> [Problem to work on]
Copy word for word the stretch of lines in the records below from the line containing "genus: Asplenium" through the line containing "family: Araliaceae".

(Dataset records)

◆ ◆ ◆ ◆ ◆

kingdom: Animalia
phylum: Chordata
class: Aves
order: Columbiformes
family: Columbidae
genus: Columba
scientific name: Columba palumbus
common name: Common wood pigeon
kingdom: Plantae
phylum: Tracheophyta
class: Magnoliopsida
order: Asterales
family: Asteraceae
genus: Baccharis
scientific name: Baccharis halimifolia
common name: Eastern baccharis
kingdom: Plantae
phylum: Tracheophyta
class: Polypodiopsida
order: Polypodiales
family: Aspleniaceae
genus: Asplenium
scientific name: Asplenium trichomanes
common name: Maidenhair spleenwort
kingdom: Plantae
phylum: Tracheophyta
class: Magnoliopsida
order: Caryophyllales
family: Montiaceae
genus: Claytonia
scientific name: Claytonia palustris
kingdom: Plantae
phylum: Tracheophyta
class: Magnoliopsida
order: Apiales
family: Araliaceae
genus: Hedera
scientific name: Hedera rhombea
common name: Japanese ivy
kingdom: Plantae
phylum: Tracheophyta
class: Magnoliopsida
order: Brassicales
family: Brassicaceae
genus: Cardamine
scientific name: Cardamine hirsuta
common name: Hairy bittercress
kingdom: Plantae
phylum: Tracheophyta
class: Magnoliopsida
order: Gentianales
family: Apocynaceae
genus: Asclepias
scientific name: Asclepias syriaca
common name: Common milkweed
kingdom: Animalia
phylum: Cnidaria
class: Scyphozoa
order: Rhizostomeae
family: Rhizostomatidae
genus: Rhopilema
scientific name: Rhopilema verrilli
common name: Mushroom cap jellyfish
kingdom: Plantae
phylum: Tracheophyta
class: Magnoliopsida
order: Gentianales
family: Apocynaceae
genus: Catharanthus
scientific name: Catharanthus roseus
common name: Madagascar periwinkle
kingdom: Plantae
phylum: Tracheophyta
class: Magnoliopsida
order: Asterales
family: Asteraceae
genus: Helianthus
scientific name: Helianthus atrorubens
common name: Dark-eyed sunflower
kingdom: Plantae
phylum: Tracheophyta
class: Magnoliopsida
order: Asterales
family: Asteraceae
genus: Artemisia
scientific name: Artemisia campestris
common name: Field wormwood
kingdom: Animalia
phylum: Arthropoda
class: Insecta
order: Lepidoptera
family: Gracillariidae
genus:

◆ ◆ ◆ ◆ ◆

> [Exercise solution]
genus: Asplenium
scientific name: Asplenium trichomanes
common name: Maidenhair spleenwort
kingdom: Plantae
phylum: Tracheophyta
class: Magnoliopsida
order: Caryophyllales
family: Montiaceae
genus: Claytonia
scientific name: Claytonia palustris
kingdom: Plantae
phylum: Tracheophyta
class: Magnoliopsida
order: Apiales
family: Araliaceae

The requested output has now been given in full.